───── Entries shown ─────
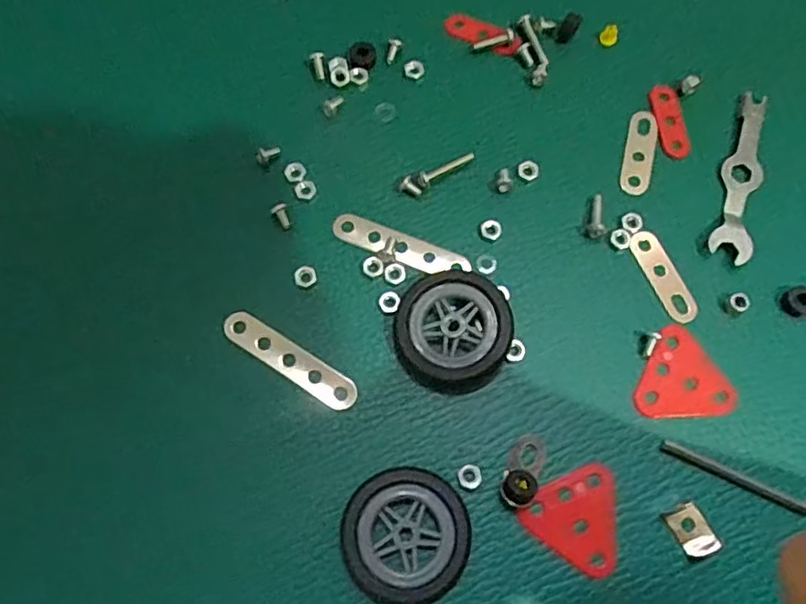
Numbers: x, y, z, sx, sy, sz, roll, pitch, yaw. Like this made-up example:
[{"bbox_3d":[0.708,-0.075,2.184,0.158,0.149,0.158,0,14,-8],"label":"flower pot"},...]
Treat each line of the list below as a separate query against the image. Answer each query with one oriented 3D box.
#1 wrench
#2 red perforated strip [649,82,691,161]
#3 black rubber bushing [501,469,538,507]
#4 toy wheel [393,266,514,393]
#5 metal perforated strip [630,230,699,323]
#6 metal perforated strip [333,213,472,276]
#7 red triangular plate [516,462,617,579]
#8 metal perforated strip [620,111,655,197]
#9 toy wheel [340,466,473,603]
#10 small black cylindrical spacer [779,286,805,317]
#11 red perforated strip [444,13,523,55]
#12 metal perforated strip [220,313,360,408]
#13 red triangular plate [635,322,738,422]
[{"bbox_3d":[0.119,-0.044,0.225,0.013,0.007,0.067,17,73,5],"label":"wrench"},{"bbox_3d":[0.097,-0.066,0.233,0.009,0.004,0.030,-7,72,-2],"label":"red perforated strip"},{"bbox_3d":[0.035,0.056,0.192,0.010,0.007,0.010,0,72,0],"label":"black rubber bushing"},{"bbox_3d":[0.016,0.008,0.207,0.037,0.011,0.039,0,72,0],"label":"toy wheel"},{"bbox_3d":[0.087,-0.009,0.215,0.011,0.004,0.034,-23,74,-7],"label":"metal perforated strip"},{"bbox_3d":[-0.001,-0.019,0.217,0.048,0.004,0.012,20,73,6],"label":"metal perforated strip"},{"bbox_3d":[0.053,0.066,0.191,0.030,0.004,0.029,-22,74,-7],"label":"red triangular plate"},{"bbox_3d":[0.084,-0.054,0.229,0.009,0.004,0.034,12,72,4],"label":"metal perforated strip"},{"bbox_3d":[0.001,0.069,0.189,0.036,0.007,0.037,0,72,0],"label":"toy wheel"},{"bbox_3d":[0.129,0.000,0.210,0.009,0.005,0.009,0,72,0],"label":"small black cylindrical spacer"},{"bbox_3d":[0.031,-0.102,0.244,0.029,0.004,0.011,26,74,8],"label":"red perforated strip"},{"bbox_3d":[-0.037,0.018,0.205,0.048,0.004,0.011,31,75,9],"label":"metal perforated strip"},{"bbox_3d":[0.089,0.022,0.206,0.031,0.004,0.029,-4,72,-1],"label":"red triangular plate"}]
─────
───── Entries shown ─────
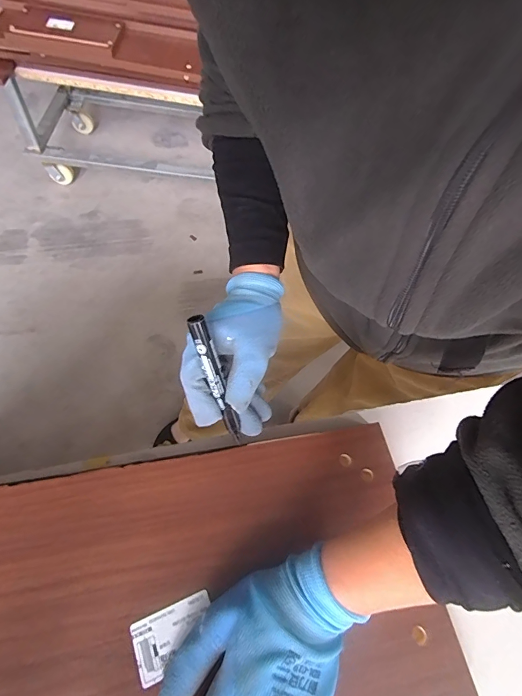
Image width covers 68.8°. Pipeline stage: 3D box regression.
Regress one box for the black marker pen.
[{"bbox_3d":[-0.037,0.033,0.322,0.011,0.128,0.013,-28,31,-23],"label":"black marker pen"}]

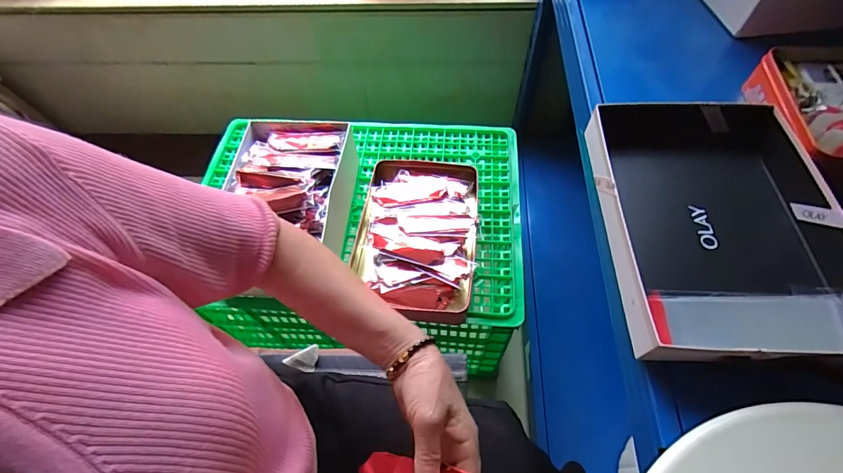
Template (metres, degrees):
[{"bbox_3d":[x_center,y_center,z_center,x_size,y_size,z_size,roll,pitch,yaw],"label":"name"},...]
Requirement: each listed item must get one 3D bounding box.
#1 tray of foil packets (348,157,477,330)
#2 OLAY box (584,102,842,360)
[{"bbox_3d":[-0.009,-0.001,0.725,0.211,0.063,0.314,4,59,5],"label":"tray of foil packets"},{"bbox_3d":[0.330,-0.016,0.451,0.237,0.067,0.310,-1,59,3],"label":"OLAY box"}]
─────
## Exercise directions
Return the span of lines in the data above that opens at the line with "Numbers: x, y, z, sx, sy, sz, roll, pitch, yaw." and closes at the line with "#5 metal perforated strip [630,230,699,323]", exactly, ends included, nothing else.

## Your response
Numbers: x, y, z, sx, sy, sz, roll, pitch, yaw. Like this made-up example:
[{"bbox_3d":[0.708,-0.075,2.184,0.158,0.149,0.158,0,14,-8],"label":"flower pot"},...]
Treat each line of the list below as a separate query against the image. Answer each query with one oriented 3D box.
#1 wrench
#2 red perforated strip [649,82,691,161]
#3 black rubber bushing [501,469,538,507]
#4 toy wheel [393,266,514,393]
#5 metal perforated strip [630,230,699,323]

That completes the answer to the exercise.